* _Aim of the task_
In the listing below, locate the line with "Nach Fromms Ausschluss aus dem Institut" and the line with "Dimension (mm)", then output both and everything between them exactly, minus any pictures.

* _Data under study_
Content starts
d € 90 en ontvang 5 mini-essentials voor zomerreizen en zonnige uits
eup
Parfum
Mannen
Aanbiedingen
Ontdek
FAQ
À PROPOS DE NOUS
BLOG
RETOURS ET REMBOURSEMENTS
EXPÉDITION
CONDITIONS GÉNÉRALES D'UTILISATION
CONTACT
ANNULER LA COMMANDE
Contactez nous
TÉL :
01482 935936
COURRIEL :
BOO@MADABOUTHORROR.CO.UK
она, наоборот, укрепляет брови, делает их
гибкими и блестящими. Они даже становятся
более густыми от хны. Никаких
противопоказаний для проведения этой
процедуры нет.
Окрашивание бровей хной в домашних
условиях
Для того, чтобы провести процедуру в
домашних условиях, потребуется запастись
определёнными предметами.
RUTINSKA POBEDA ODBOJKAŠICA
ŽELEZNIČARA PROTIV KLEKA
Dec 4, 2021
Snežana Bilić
Content ends
Content starts
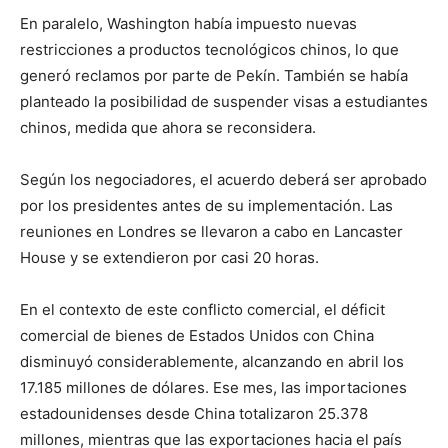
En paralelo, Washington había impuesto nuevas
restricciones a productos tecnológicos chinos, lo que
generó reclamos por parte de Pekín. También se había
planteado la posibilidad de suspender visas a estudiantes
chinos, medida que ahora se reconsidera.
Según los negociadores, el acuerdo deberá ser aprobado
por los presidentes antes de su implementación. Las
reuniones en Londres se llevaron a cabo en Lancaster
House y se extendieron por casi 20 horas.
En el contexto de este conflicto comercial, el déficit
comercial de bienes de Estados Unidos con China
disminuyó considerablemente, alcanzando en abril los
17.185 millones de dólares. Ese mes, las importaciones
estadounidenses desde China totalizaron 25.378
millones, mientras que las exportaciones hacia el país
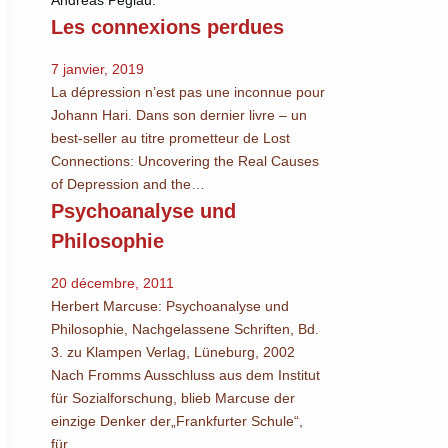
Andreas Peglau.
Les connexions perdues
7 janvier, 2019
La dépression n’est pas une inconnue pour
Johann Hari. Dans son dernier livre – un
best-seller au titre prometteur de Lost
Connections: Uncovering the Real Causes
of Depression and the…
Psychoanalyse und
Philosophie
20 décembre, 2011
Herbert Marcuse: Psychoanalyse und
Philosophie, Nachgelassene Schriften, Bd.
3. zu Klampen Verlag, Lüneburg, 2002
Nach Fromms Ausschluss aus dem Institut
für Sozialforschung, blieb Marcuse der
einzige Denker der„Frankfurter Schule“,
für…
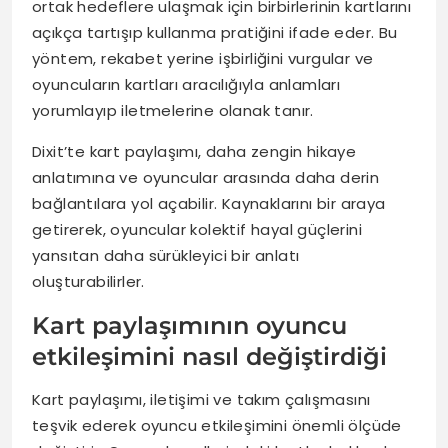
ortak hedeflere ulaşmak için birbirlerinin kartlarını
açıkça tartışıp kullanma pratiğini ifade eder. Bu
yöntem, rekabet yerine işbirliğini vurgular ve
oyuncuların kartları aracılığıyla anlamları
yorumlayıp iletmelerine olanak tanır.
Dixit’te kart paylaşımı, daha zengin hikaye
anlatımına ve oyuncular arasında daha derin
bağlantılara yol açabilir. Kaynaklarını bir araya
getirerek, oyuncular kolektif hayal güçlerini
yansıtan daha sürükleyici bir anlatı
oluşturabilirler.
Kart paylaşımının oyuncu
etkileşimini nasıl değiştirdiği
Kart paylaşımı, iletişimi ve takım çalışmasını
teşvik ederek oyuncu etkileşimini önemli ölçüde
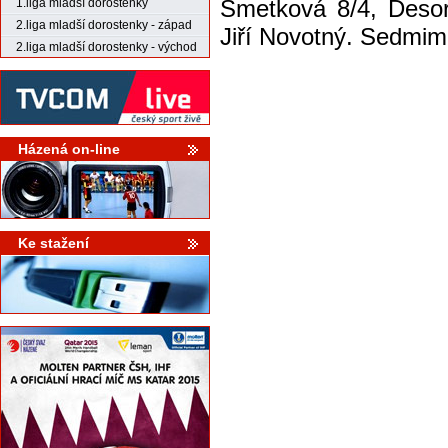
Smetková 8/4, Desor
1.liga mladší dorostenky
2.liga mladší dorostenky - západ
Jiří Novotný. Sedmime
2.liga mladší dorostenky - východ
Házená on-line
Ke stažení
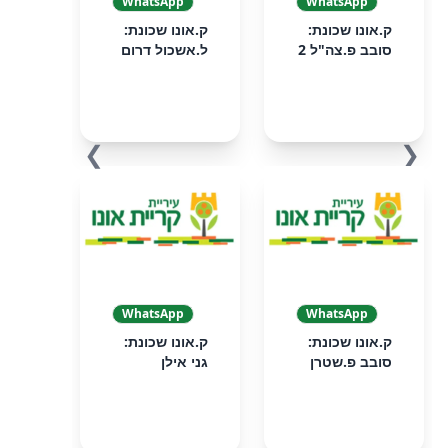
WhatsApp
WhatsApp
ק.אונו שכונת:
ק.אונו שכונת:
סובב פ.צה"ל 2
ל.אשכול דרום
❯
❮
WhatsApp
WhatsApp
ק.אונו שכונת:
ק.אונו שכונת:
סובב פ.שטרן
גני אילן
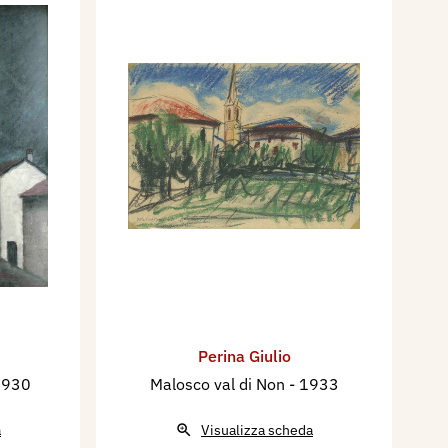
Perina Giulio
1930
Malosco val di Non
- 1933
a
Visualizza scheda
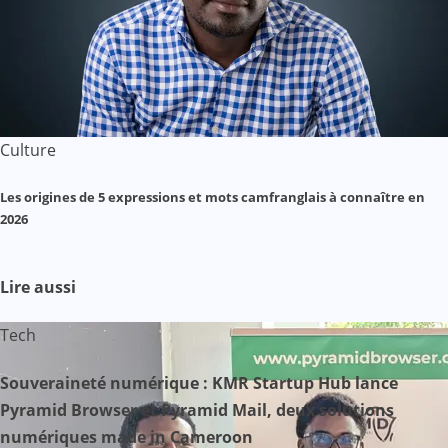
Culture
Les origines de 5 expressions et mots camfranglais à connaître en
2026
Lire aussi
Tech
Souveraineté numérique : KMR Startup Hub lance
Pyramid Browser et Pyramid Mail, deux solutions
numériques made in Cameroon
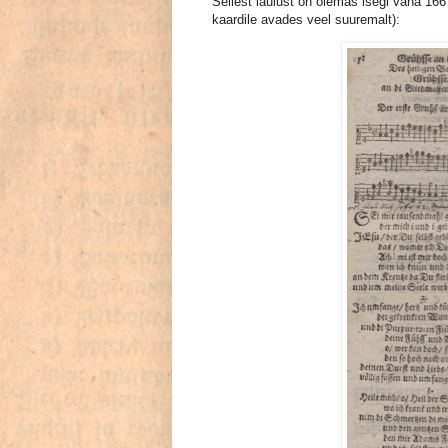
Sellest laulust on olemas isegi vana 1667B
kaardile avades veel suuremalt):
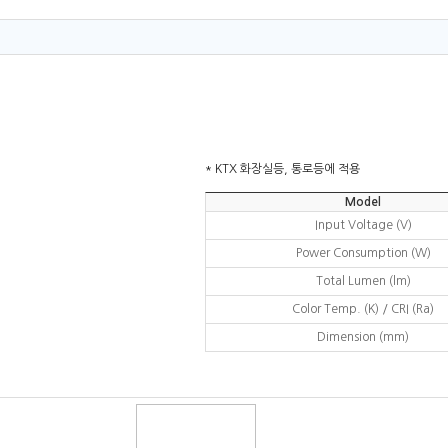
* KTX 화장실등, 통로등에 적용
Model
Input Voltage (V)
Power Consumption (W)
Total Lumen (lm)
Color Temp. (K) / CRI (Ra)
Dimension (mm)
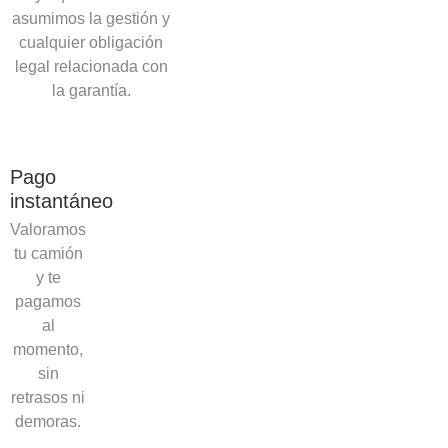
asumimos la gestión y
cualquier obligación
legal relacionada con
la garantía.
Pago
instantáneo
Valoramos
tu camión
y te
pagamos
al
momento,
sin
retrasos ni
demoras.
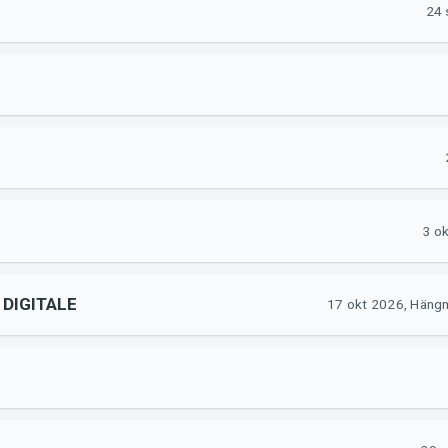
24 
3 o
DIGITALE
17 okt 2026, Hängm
Content ends
* _Task result_
Nach Fromms Ausschluss aus dem Institut
für Sozialforschung, blieb Marcuse der
einzige Denker der„Frankfurter Schule“,
für…
ortak hedeflere ulaşmak için birbirlerinin kartlarını
açıkça tartışıp kullanma pratiğini ifade eder. Bu
yöntem, rekabet yerine işbirliğini vurgular ve
oyuncuların kartları aracılığıyla anlamları
yorumlayıp iletmelerine olanak tanır.
Dixit’te kart paylaşımı, daha zengin hikaye
anlatımına ve oyuncular arasında daha derin
bağlantılara yol açabilir. Kaynaklarını bir araya
getirerek, oyuncular kolektif hayal güçlerini
yansıtan daha sürükleyici bir anlatı
oluşturabilirler.
Kart paylaşımının oyuncu
etkileşimini nasıl değiştirdiği
Kart paylaşımı, iletişimi ve takım çalışmasını
teşvik ederek oyuncu etkileşimini önemli ölçüde
Smetková 8/4, Desor
1.liga mladší dorostenky
2.liga mladší dorostenky - západ
Jiří Novotný. Sedmime
2.liga mladší dorostenky - východ
Házená on-line
Ke stažení
WhatsApp
WhatsApp
ק.אונו שכונת:
ק.אונו שכונת:
סובב פ.צה"ל 2
ל.אשכול דרום
❯
❮
WhatsApp
WhatsApp
ק.אונו שכונת:
ק.אונו שכונת:
סובב פ.שטרן
גני אילן
Perina Giulio
1930
Malosco val di Non
- 1933
a
Visualizza scheda
Culture
Les origines de 5 expressions et mots camfranglais à connaître en
2026
Lire aussi
Tech
Souveraineté numérique : KMR Startup Hub lance
Pyramid Browser et Pyramid Mail, deux solutions
numériques made in Cameroon
Sellest laulust on olemas isegi vana 1667B
kaardile avades veel suuremalt):
* KTX 화장실등, 통로등에 적용
Model
Input Voltage (V)
Power Consumption (W)
Total Lumen (lm)
Color Temp. (K) / CRI (Ra)
Dimension (mm)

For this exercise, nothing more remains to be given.